Further studies on the role of the residue 890 cysteine to tyrosine mutation in the M70 primase ORF of the temperature‐sensitive mutant ( tsm 5) of murine cytomegalovirus

A mutation (C890Y) introduced into the M70 primase gene of murine cytomegalovirus (MCMV) resulted in reduced viral replication in murine embryo fibroblasts at 40°C and the mutant was severely attenuated in vivo. The attenuated replication of the M70 mutant was also observed in Raw 264.7 macrophages at 37°C, demonstrating that the mutation produced a defective rather than an unstable protein possibly reducing the amount of functional protein under different environmental conditions. Many synonymous mutations were introduced into this ORF by changing codon preferences that should reduce the efficiency of gene translation, but not change protein sequence or structure.

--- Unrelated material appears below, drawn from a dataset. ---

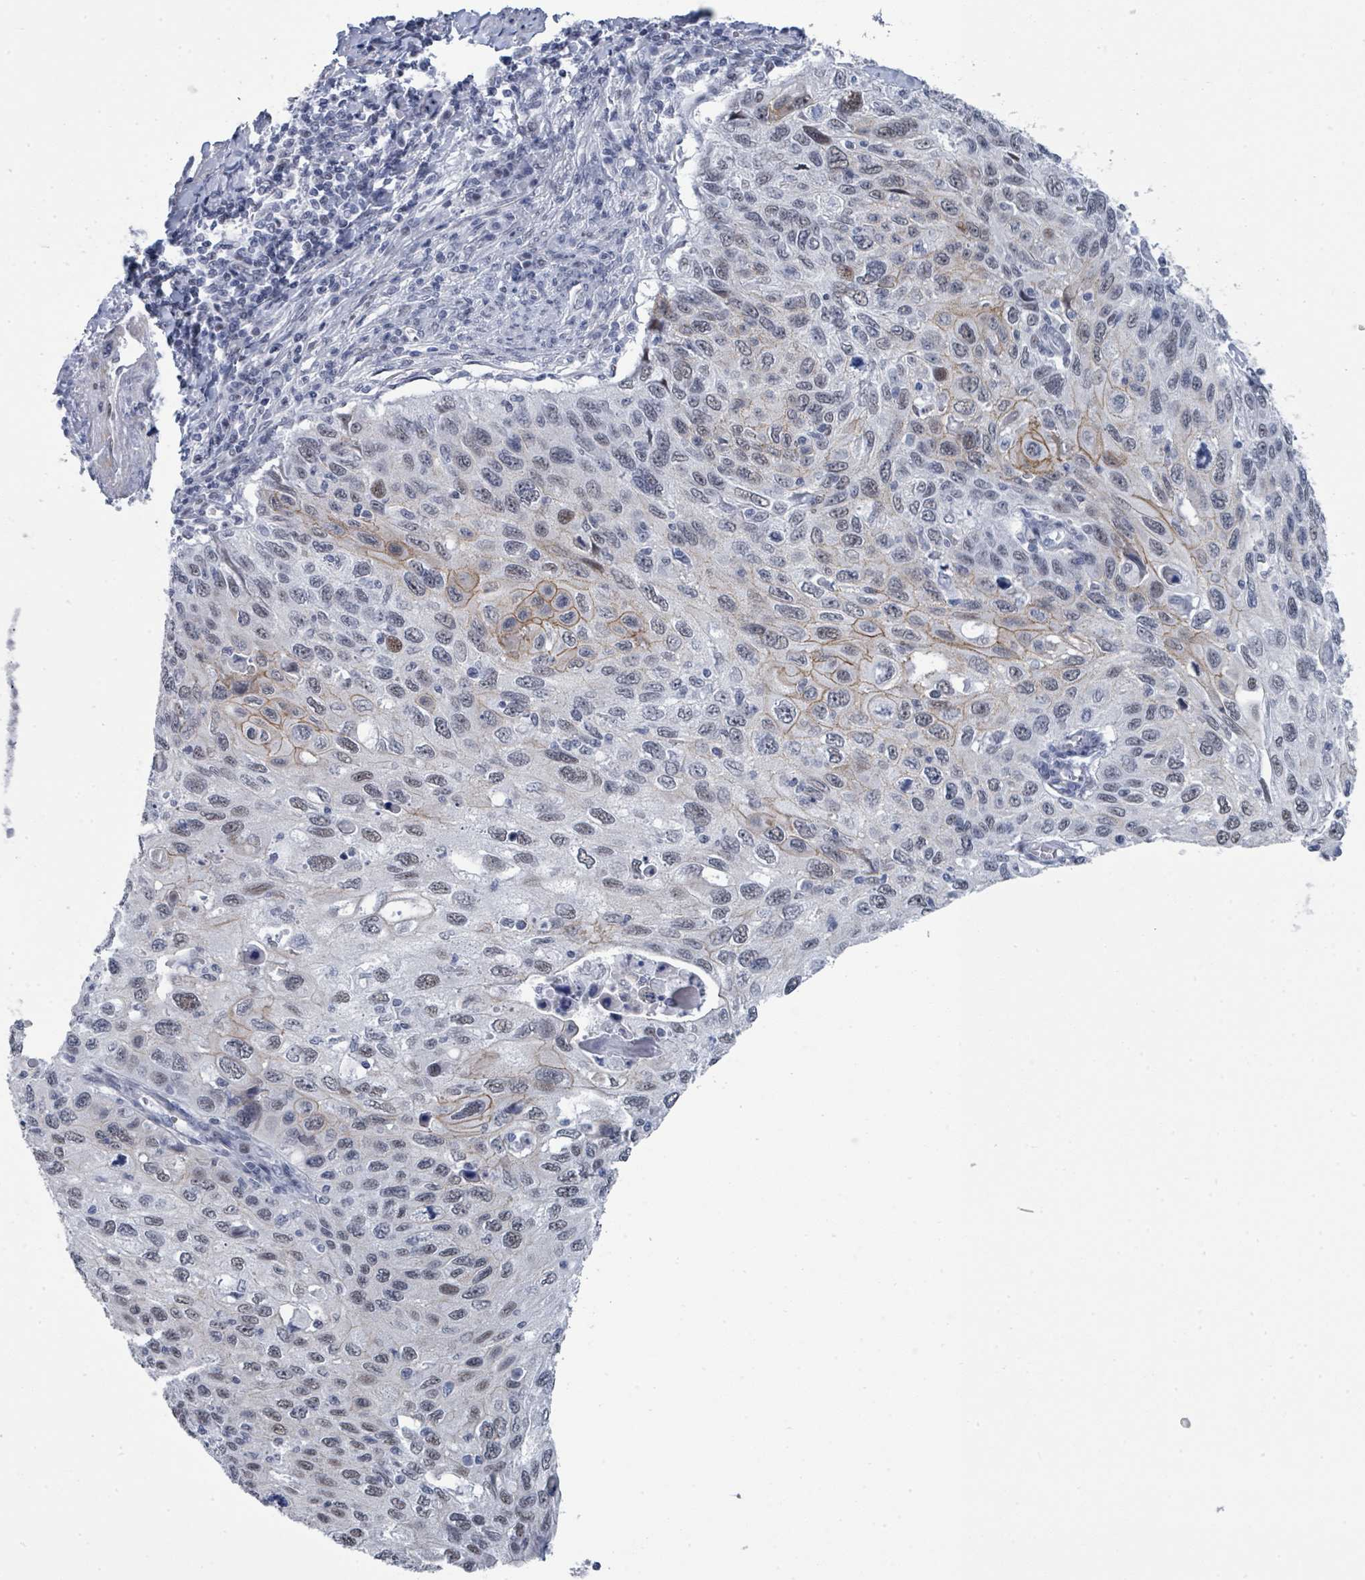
{"staining": {"intensity": "weak", "quantity": "25%-75%", "location": "cytoplasmic/membranous,nuclear"}, "tissue": "cervical cancer", "cell_type": "Tumor cells", "image_type": "cancer", "snomed": [{"axis": "morphology", "description": "Squamous cell carcinoma, NOS"}, {"axis": "topography", "description": "Cervix"}], "caption": "Immunohistochemical staining of human cervical squamous cell carcinoma demonstrates low levels of weak cytoplasmic/membranous and nuclear protein positivity in approximately 25%-75% of tumor cells. (DAB = brown stain, brightfield microscopy at high magnification).", "gene": "CT45A5", "patient": {"sex": "female", "age": 70}}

Two Bacterial Artificial Chromosome (BAC) constructs were produced with 155 codons (at the distal third of the M70 gene) changed to MCMV less preferred codons and with either cysteine (BAC70 155Cys ) or tyrosine (BAC70 155Tyr ) at residue 890. Upon transfection of these BACs into NIH 3T3 cells, only BAC70 155Cys produced virus and this mutant Mt70 155Cys replicated similarly to its revertant and the wt MCMV K181 (Perth) variant. A metagenomic analysis of the protein structure of the primase using PredictProtein showed that the change from cysteine (M70Cys) to tyrosine (M70Tyr) has a marked effect on protein structure. However, when the cysteine residue was replaced by serine (M70Ser) or methionine (M70Met), which produced mutant viruses with a wild‐type phenotype, the predicted structure was similar to the wild‐type structure. J. Med. Virol. 88:1613–1621, 2016 . © 2016 Wiley Periodicals, Inc.